WHAT YOU SHOULD DO: Locate the line bearing "of normal human" in the material below, then reproduce it and each following line up to and including the line bearing "is of normal".

PROVIDED DATA:
• • • • • • •
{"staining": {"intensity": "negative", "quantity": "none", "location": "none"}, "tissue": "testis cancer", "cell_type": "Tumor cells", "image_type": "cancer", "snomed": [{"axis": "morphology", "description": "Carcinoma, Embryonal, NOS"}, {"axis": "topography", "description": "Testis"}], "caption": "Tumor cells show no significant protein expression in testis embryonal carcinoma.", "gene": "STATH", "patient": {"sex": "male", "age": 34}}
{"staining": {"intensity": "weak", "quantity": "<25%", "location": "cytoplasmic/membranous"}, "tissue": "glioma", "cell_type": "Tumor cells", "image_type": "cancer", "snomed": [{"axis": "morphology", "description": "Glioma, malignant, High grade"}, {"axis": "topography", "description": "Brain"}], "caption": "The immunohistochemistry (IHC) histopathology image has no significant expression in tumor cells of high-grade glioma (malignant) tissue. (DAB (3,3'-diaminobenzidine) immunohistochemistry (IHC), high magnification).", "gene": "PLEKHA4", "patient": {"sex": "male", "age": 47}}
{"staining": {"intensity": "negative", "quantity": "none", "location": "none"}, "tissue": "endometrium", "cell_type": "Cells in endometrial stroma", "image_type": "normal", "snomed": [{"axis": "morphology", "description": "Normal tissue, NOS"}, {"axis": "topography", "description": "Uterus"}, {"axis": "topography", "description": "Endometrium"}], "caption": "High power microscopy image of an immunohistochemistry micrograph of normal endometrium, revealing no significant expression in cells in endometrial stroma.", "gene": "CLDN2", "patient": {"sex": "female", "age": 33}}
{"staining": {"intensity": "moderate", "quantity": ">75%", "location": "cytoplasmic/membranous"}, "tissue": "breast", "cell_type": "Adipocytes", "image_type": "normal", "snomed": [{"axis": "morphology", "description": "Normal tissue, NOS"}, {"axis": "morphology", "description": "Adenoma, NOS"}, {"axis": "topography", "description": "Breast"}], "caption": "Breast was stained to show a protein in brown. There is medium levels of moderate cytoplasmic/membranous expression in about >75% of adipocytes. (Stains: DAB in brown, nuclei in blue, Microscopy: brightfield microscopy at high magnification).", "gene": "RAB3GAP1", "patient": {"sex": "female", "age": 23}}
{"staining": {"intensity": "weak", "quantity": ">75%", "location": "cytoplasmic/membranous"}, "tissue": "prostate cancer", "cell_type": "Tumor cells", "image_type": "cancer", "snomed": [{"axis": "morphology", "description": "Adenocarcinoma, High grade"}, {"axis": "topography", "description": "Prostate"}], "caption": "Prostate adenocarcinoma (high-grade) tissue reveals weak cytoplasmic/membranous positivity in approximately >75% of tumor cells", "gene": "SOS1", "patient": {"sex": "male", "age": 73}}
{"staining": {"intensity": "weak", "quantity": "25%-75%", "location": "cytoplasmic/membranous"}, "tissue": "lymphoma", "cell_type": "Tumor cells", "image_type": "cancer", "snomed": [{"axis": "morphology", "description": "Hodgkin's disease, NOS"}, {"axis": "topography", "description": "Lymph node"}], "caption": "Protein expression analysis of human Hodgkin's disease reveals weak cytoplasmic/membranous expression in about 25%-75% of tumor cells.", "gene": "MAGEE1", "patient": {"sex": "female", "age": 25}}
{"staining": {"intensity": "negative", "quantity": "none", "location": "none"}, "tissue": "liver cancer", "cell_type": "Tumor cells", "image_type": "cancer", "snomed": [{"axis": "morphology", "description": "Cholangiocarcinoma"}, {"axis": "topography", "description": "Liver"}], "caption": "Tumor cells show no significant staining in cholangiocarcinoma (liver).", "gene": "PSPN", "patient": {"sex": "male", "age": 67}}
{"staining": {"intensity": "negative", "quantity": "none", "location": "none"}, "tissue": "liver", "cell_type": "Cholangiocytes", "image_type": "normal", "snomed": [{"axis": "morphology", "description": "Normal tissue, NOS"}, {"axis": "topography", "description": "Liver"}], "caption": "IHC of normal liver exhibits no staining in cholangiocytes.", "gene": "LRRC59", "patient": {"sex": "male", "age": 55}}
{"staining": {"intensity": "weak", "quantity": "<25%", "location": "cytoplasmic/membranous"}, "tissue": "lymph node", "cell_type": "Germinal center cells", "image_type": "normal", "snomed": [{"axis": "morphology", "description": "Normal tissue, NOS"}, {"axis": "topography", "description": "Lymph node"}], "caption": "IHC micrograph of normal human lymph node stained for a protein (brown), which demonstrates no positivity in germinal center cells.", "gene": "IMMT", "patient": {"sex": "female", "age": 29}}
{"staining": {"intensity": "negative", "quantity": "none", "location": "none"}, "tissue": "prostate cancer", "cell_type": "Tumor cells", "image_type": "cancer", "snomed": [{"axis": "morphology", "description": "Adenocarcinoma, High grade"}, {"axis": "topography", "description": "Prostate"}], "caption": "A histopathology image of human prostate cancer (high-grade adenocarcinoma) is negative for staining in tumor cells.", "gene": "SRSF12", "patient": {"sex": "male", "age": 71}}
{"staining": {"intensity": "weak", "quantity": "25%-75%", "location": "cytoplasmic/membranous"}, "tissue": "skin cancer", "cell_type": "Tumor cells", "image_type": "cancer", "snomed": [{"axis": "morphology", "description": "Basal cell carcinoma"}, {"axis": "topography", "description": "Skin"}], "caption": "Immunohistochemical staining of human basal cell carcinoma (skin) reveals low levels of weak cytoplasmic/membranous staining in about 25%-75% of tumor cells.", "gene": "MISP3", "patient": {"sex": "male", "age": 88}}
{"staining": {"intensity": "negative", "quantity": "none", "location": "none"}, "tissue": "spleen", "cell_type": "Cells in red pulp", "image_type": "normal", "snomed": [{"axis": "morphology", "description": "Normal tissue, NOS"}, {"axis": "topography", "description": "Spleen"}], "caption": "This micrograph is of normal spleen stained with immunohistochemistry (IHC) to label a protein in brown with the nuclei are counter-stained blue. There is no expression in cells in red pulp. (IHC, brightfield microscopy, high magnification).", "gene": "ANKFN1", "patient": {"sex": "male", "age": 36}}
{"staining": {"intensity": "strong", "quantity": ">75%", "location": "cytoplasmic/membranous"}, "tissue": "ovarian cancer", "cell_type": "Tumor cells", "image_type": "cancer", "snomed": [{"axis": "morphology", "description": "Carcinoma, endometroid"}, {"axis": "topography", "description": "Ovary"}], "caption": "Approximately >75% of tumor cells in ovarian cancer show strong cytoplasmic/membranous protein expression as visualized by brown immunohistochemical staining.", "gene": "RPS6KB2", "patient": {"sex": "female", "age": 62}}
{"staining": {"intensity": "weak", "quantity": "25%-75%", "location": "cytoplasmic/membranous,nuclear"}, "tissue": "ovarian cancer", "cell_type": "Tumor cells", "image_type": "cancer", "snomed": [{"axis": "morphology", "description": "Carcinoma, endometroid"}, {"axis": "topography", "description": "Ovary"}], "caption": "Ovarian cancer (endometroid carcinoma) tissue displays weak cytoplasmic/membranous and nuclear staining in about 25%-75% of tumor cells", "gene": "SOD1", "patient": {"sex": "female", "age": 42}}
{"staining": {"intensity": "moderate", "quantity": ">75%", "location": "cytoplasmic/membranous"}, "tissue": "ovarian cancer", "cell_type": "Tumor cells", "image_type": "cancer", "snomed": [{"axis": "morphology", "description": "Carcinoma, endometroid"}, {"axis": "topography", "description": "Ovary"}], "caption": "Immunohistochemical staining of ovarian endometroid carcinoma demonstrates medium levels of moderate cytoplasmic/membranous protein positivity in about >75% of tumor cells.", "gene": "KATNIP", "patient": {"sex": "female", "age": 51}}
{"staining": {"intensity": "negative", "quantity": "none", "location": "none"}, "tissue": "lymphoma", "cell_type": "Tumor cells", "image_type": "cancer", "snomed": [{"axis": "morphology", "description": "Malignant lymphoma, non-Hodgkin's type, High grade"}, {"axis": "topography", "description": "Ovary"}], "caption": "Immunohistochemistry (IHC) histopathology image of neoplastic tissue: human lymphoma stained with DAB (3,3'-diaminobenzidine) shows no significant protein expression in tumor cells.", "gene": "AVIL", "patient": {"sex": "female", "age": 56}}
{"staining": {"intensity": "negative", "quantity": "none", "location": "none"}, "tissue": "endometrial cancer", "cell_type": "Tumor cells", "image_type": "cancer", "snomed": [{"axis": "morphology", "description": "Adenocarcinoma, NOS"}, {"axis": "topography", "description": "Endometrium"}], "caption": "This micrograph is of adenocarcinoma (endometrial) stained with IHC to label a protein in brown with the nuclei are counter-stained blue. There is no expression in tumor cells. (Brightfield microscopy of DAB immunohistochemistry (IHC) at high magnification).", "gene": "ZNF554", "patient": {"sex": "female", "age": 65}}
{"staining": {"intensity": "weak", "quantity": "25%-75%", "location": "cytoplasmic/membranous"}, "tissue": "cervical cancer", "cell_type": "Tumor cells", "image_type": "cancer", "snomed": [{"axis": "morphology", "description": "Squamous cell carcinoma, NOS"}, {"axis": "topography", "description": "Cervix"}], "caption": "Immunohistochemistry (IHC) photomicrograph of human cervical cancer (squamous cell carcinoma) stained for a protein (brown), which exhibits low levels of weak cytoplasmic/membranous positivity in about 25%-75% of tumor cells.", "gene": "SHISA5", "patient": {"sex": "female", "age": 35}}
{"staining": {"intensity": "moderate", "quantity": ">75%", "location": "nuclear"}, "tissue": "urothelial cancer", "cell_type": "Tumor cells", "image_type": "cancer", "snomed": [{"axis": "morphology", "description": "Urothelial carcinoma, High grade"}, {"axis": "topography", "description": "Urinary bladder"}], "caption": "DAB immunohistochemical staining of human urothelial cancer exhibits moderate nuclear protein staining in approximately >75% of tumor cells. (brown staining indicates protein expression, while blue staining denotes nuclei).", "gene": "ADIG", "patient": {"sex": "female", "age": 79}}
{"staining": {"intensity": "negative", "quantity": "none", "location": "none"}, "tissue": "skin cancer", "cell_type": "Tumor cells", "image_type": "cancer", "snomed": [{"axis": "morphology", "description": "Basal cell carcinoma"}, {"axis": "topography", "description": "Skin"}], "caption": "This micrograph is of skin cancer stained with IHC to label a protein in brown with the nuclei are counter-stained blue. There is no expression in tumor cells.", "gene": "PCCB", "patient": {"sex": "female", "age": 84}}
• • • • • • •
EXERCISE RESULT:
{"staining": {"intensity": "weak", "quantity": "<25%", "location": "cytoplasmic/membranous"}, "tissue": "lymph node", "cell_type": "Germinal center cells", "image_type": "normal", "snomed": [{"axis": "morphology", "description": "Normal tissue, NOS"}, {"axis": "topography", "description": "Lymph node"}], "caption": "IHC micrograph of normal human lymph node stained for a protein (brown), which demonstrates no positivity in germinal center cells.", "gene": "IMMT", "patient": {"sex": "female", "age": 29}}
{"staining": {"intensity": "negative", "quantity": "none", "location": "none"}, "tissue": "prostate cancer", "cell_type": "Tumor cells", "image_type": "cancer", "snomed": [{"axis": "morphology", "description": "Adenocarcinoma, High grade"}, {"axis": "topography", "description": "Prostate"}], "caption": "A histopathology image of human prostate cancer (high-grade adenocarcinoma) is negative for staining in tumor cells.", "gene": "SRSF12", "patient": {"sex": "male", "age": 71}}
{"staining": {"intensity": "weak", "quantity": "25%-75%", "location": "cytoplasmic/membranous"}, "tissue": "skin cancer", "cell_type": "Tumor cells", "image_type": "cancer", "snomed": [{"axis": "morphology", "description": "Basal cell carcinoma"}, {"axis": "topography", "description": "Skin"}], "caption": "Immunohistochemical staining of human basal cell carcinoma (skin) reveals low levels of weak cytoplasmic/membranous staining in about 25%-75% of tumor cells.", "gene": "MISP3", "patient": {"sex": "male", "age": 88}}
{"staining": {"intensity": "negative", "quantity": "none", "location": "none"}, "tissue": "spleen", "cell_type": "Cells in red pulp", "image_type": "normal", "snomed": [{"axis": "morphology", "description": "Normal tissue, NOS"}, {"axis": "topography", "description": "Spleen"}], "caption": "This micrograph is of normal spleen stained with immunohistochemistry (IHC) to label a protein in brown with the nuclei are counter-stained blue. There is no expression in cells in red pulp. (IHC, brightfield microscopy, high magnification).", "gene": "ANKFN1", "patient": {"sex": "male", "age": 36}}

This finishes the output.